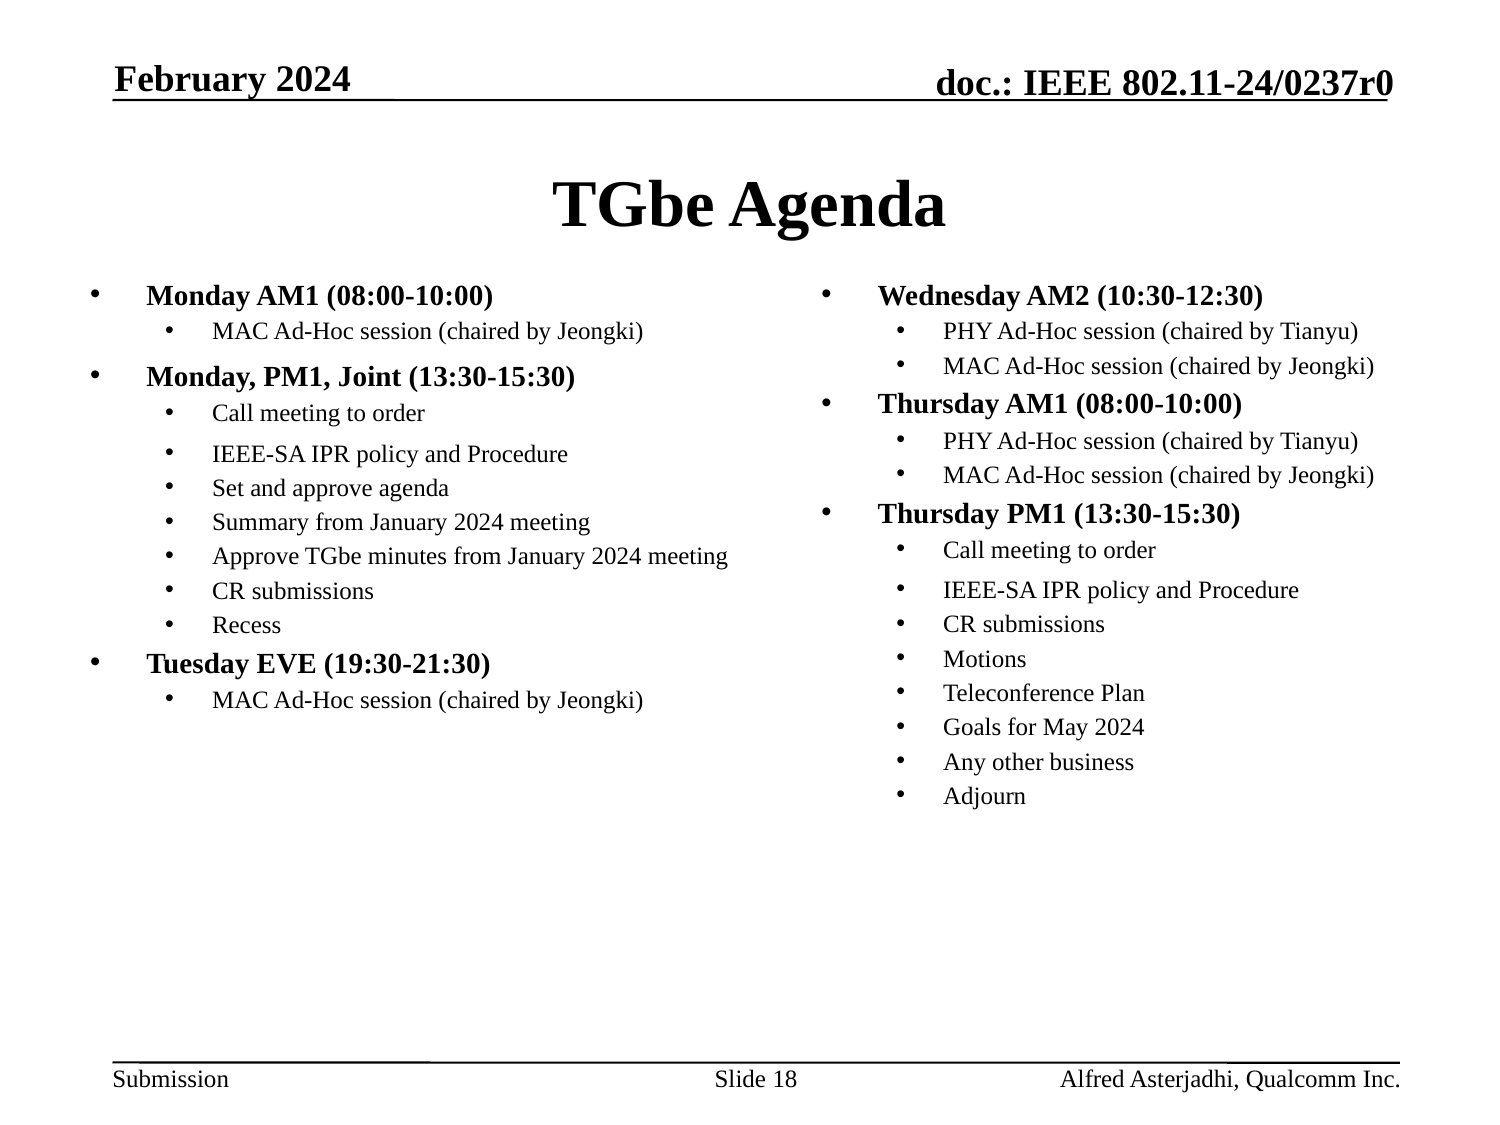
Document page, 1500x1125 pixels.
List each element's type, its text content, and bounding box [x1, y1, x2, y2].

list Monday AM1 (08:00-10:00) MAC Ad-Hoc session (chaired by Jeongki) Monday, PM1, Joint (13:30-15:30) Call meeting to order IEEE-SA IPR policy and Procedure Set and approve agenda Summary from January 2024 meeting Approve TGbe minutes from January 2024 meeting CR submissions Recess Tuesday EVE (19:30-21:30) MAC Ad-Hoc session (chaired by Jeongki) [74, 274, 800, 1063]
footer Alfred Asterjadhi, Qualcomm Inc. [878, 1061, 1402, 1093]
title TGbe Agenda [112, 112, 1388, 288]
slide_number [114, 54, 423, 100]
text_box Wednesday AM2 (10:30-12:30) PHY Ad-Hoc session (chaired by Tianyu) MAC Ad-Hoc session (chaired by Jeongki) Thursday AM1 (08:00-10:00) PHY Ad-Hoc session (chaired by Tianyu) MAC Ad-Hoc session (chaired by Jeongki) Thursday PM1 (13:30-15:30) Call meeting to order IEEE-SA IPR policy and Procedure CR submissions Motions Teleconference Plan Goals for May 2024 Any other business Adjourn [806, 275, 1500, 1050]
slide_number Slide 18 [712, 1061, 800, 1123]
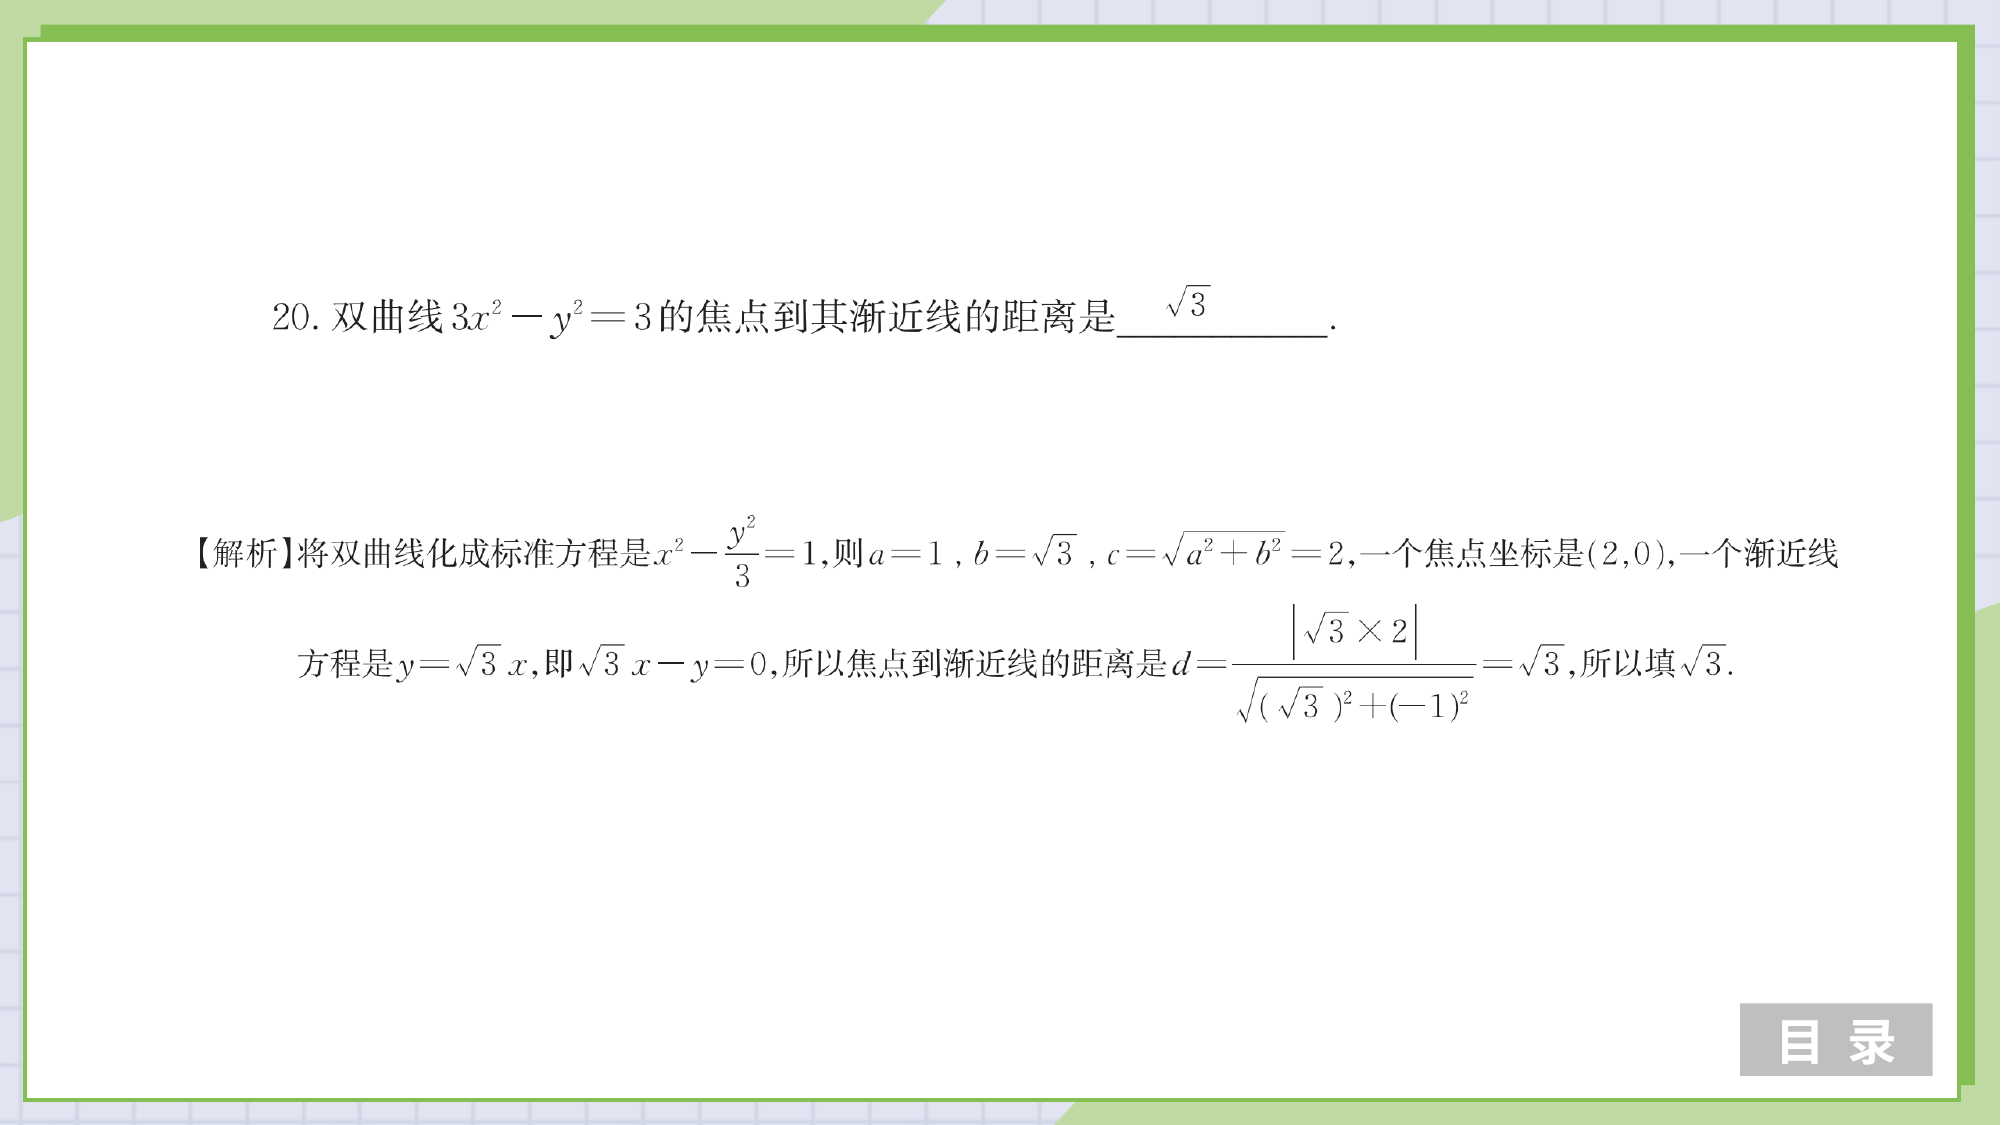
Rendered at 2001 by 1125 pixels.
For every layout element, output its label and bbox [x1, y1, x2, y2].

▸ Problem description
An exact transcript of the listing is needed, free of pictures.

▸ Task result
Document page, 1500x1125 pixels.
List each element's type, its text content, and bounding box [x1, y1, x2, y2].

list Monday AM1 (08:00-10:00) MAC Ad-Hoc session (chaired by Jeongki) Monday, PM1, Joint (13:30-15:30) Call meeting to order IEEE-SA IPR policy and Procedure Set and approve agenda Summary from January 2024 meeting Approve TGbe minutes from January 2024 meeting CR submissions Recess Tuesday EVE (19:30-21:30) MAC Ad-Hoc session (chaired by Jeongki) [74, 274, 800, 1063]
footer Alfred Asterjadhi, Qualcomm Inc. [878, 1061, 1402, 1093]
title TGbe Agenda [112, 112, 1388, 288]
slide_number [114, 54, 423, 100]
text_box Wednesday AM2 (10:30-12:30) PHY Ad-Hoc session (chaired by Tianyu) MAC Ad-Hoc session (chaired by Jeongki) Thursday AM1 (08:00-10:00) PHY Ad-Hoc session (chaired by Tianyu) MAC Ad-Hoc session (chaired by Jeongki) Thursday PM1 (13:30-15:30) Call meeting to order IEEE-SA IPR policy and Procedure CR submissions Motions Teleconference Plan Goals for May 2024 Any other business Adjourn [806, 275, 1500, 1050]
slide_number Slide 18 [712, 1061, 800, 1123]
Rendered at 2001 by 1125 pixels.
For every layout element, output its label and bbox [x1, y1, x2, y2].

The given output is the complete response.